Durbar Square - Kathmandu

Durbar Square – Kathmandu

Avoiding entry fees at main temples & attractions

 Kathmandu’s main attractions: Durbar Square, Patan, Boudhnath Temple, Swyambunath Temple and Baktipur Town all charge entry fees to foreigners. The typical rate is 750 rp / $7.50 US. Baktipur currently costs 1100 rp or $15US.

 Depending on your budget that may or may not seem like a hefty fee. Regardless, if you visit several of these sites, the fees quickly add up. Three destinations will already tally over $20.

 Swyambunath Temple fee is a much more reasonable 200 rp / $2 US. The ticket booths are at the top of the stairs at each entry to the hilltop temple. You probably can’t beat this entry, but it’s not so expensive.

Swayambhanath Temple - kathmandu

Swayambhanath Temple

 Durbar Square

On the main north entrance, there’s a strict ticket gate. But at the 2-3 south gates and the eastern gate, the guards don’t seem to pay much attention to people entering. I cycled into the plaza on several different days and was never even stopped about a ticket. At one south entrance gate there’s a low pole barrier across the road. I had to dismount my bike and carry it over the pole. Even there I wasn’t asked about at ticket.

 Boudanath

 The main entrance has a big wood gateway you must walk through. The ticket office is right inside. However, just 50 M to the east there are two smaller alleys lined by shops, leading into the temple plaza. Just walk in those alleys instead.

 Also on the north side, several alleys lead into the plaza. They may or may not be watched carefully by ticket officials.

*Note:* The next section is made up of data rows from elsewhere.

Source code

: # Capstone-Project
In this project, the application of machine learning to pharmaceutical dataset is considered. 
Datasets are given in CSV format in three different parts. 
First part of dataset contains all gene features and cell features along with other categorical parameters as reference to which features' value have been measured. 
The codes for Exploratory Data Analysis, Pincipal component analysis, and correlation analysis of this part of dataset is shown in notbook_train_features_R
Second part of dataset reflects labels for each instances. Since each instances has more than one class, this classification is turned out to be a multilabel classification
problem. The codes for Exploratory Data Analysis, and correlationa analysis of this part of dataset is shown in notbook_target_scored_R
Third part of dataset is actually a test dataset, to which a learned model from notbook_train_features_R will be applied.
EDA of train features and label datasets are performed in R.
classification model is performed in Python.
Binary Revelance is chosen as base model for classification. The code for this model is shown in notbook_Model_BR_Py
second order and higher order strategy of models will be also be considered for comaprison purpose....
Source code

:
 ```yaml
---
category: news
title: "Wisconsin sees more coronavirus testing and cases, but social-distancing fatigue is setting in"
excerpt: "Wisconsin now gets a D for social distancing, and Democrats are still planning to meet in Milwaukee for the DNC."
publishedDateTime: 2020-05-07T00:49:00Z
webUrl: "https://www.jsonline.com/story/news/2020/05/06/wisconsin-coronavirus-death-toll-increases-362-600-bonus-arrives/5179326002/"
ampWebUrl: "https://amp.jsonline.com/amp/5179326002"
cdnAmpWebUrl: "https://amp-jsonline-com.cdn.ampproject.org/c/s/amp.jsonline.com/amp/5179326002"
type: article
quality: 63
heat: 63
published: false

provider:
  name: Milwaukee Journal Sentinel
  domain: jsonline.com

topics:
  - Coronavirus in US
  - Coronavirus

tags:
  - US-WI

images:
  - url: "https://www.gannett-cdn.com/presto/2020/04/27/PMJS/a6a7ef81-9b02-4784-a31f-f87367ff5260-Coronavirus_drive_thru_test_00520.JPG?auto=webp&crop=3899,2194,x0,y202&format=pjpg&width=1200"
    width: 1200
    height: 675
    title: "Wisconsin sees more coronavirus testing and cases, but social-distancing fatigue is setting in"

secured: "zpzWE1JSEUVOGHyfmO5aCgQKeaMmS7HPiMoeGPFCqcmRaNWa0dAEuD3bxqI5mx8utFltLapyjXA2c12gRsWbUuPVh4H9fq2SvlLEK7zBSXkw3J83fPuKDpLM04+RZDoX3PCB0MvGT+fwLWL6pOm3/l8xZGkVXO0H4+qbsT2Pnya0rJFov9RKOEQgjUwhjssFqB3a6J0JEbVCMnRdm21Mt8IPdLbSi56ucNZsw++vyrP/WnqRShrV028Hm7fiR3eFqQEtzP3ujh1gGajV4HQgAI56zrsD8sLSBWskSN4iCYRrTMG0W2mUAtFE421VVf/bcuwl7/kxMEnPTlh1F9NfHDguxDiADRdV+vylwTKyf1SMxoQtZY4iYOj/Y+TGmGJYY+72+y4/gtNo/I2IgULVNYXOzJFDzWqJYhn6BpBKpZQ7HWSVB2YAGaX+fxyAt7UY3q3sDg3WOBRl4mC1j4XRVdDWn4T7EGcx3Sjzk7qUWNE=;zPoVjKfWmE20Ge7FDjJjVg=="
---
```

 Once you’re inside the plaza, you might want to avoid directly meeting up with a ticket vendor. But then again, don’t ask suspicious by suddenly changing directions when you see one of them. Just act as if you belong there.

 Baktipur Town

 Apparently this is one place where guards watch all entryways meticulously. It might not be possible to beat this fee. In addition, guards also wander around the town and randomly ask to see tickets, which they actually examine carefully for dates and passport numbers! I was asked to show my ticket 3 or 4 times while I was there less than 24 hours.